> RECORDS PROVIDED
══════════════════════════════

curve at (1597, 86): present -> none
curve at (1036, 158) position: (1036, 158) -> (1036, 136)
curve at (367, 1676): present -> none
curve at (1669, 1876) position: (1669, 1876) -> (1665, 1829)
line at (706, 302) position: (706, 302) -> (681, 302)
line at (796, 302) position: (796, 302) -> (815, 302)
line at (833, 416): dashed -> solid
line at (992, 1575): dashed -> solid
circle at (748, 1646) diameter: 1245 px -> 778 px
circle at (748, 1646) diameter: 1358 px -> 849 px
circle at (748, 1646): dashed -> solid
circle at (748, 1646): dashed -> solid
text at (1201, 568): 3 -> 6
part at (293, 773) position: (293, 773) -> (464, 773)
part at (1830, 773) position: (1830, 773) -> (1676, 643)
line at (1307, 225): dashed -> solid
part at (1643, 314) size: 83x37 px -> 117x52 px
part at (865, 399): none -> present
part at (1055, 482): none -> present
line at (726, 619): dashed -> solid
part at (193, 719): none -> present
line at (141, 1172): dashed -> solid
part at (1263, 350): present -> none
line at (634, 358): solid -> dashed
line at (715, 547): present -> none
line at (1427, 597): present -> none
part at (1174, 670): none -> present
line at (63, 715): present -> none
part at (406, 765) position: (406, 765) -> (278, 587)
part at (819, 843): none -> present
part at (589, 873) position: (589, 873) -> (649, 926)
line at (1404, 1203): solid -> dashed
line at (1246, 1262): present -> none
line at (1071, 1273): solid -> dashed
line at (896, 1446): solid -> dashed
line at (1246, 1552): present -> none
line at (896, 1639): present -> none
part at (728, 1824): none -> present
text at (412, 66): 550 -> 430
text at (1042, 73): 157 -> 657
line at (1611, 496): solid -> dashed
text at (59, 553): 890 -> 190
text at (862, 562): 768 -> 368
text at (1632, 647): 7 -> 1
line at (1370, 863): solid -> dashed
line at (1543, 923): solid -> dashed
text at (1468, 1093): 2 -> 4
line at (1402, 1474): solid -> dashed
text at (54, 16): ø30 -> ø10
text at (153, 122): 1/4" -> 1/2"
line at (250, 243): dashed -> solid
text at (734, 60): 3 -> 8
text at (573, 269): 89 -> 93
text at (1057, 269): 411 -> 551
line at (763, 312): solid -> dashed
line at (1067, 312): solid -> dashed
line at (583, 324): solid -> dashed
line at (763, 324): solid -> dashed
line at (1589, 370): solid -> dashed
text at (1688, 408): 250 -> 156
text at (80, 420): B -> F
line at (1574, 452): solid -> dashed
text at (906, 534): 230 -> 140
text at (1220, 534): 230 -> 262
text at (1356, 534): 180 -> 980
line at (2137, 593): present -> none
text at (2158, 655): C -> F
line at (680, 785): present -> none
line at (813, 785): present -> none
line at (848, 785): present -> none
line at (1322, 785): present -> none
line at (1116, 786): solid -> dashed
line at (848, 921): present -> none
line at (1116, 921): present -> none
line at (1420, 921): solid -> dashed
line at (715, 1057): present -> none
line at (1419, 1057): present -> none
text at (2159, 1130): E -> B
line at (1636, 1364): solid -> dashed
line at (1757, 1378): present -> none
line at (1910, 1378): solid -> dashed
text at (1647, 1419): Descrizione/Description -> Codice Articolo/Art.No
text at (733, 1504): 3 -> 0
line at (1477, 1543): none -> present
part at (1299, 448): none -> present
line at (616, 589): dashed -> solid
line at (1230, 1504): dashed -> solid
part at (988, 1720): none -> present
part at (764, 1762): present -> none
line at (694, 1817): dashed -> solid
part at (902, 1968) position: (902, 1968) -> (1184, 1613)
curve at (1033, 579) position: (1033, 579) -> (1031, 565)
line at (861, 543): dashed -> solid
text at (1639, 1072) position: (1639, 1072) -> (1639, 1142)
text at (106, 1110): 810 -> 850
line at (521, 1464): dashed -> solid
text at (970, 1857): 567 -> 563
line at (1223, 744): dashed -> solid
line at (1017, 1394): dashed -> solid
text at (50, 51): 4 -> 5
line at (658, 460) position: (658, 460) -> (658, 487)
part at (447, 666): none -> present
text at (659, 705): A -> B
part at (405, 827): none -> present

══════════════════════════════

> TASK GOAL
Output the rows starting at the first row and ending at the one containing "line at (992, 1575): dashed -> solid", both included, reproducing each line exactly.

> REPLY TO THE TASK
curve at (1597, 86): present -> none
curve at (1036, 158) position: (1036, 158) -> (1036, 136)
curve at (367, 1676): present -> none
curve at (1669, 1876) position: (1669, 1876) -> (1665, 1829)
line at (706, 302) position: (706, 302) -> (681, 302)
line at (796, 302) position: (796, 302) -> (815, 302)
line at (833, 416): dashed -> solid
line at (992, 1575): dashed -> solid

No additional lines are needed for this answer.